一人残された店の中、テッドは静かにため息をつく。
「エトピリカ。最後に問われるのは己の意志だ。受け入れられぬ今に否を突き付ける意思が、頑張れよ」
エトピリカがテッドの店を出て、地下の貧民街を抜け出した頃には地上は夕闇に包まれていた。
目指すは地図に示された廃工場。場所はやや遠い。辿り着く頃には夜となっているだろう。
行き交う人を避けながら、エトピリカは決意を秘めた顔付きで真っ直ぐに目的地を目指す。これ以上は他人の力を当てこめない。自分一人で解決しなくてはならない。

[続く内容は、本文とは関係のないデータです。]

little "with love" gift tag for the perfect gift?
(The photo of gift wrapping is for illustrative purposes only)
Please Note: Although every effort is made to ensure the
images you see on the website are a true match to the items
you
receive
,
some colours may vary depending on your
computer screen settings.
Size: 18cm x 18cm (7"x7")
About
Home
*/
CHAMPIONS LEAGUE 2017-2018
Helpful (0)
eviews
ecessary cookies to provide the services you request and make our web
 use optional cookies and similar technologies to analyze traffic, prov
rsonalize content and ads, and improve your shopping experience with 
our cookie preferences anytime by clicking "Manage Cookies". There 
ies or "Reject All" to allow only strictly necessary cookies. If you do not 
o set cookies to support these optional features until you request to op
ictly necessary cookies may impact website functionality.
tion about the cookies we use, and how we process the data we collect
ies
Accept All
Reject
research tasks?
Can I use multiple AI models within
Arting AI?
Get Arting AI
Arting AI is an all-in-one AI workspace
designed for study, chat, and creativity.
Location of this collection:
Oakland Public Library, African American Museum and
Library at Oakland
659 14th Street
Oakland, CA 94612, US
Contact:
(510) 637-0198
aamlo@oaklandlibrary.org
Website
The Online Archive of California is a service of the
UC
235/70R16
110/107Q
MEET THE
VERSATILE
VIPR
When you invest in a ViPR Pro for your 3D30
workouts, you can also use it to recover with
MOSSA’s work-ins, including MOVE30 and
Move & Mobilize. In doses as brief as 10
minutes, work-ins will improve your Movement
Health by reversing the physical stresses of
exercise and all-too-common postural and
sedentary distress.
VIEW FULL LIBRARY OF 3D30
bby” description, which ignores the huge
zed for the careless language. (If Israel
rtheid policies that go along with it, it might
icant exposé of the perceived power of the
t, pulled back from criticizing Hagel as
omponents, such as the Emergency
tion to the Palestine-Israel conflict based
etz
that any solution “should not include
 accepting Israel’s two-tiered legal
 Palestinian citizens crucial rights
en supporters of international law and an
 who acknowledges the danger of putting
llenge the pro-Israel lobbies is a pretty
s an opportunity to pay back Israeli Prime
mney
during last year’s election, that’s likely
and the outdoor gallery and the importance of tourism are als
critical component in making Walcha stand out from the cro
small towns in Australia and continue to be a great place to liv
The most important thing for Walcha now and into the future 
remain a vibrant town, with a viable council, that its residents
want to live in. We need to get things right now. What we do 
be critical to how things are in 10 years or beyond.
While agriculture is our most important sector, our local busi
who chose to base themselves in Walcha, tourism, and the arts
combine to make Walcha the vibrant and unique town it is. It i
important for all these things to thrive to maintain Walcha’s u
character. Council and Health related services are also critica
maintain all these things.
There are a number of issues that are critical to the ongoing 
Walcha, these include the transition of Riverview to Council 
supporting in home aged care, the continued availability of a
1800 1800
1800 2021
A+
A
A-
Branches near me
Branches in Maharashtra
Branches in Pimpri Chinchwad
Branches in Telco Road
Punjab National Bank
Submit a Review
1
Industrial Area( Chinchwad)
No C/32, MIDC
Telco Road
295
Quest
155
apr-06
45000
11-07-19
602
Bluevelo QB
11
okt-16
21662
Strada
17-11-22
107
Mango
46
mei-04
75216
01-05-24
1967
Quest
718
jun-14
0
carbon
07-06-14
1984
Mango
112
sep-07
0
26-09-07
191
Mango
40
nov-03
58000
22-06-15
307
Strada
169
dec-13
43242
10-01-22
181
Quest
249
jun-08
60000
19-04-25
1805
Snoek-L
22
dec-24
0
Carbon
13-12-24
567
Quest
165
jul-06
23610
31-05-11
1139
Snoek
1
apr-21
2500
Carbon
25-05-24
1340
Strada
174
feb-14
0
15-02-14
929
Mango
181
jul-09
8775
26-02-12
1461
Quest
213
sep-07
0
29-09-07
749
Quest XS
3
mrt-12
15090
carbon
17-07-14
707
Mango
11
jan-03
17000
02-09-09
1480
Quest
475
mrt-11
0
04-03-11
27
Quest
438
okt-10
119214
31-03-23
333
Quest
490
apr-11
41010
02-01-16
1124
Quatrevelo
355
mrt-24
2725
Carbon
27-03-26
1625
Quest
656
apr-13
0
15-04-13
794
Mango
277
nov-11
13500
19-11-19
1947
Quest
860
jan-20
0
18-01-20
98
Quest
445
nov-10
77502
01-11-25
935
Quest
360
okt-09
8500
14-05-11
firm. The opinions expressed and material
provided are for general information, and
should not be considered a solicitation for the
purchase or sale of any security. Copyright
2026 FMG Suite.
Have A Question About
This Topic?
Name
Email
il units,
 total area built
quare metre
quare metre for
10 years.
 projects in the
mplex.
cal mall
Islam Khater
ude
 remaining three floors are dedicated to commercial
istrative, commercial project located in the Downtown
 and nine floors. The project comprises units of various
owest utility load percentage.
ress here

その廃工場は路地裏の奥にそびえ立っていた。外壁は錆びつき、使われなくなってしばらく経つのがわかる。
「ここか…」
エトピリカは恐る恐る敷地内に踏み込んだ。かつてならセキュリティロボットに守らせていたかも知れないが、今はそんなものは無さそうだった。
無人の工場内を、少年は忍び足で歩く。
火の消えた工場はその設備を止めているが、ぽつりぽつりと明かりが灯っている。
誰かがいるかもしれない。非常灯の光がそんな予感を抱かせる。
電気は通っているようだ。テッドの予測は当たっていたのかもしれない。
だが、自分一人でメイデンを取り返せるだろうか、と少年は不安だった。
力を持て。知恵を持て。と言うテッドの言葉を思い出す。
まだ子供のエトピリカにはどちらも不足している。だが、そのどちらでもないが必要なものなら持ち合わせていた。
勇気。
一歩一歩足を進ませるのは間違いなく勇気。ようやく見つけた身近な誰かという存在を失いたくない思い。
その一握りの心が、何につけても諦めがちだった孤児の少年の心を強くしていた。
「…ホコリだらけの床に人が通った跡がある…」
エトピリカは注意深く周りを観察していた。人の気配を探りながら進む。幸いにして、隠れる場所ならいくらでもあった。
人の歩いた形跡を辿りながら進む。
進行方向の先に、明かりの灯った部屋があった。
ドクン、と心臓が脈打つ。緊張感が高まる。これまで以上に気配を消して忍び寄る。
ここであってくれと半ば祈りながら、エトピリカは明かりの灯った部屋へ近づく。
エトピリカは目的の部屋の壁にへばりついた。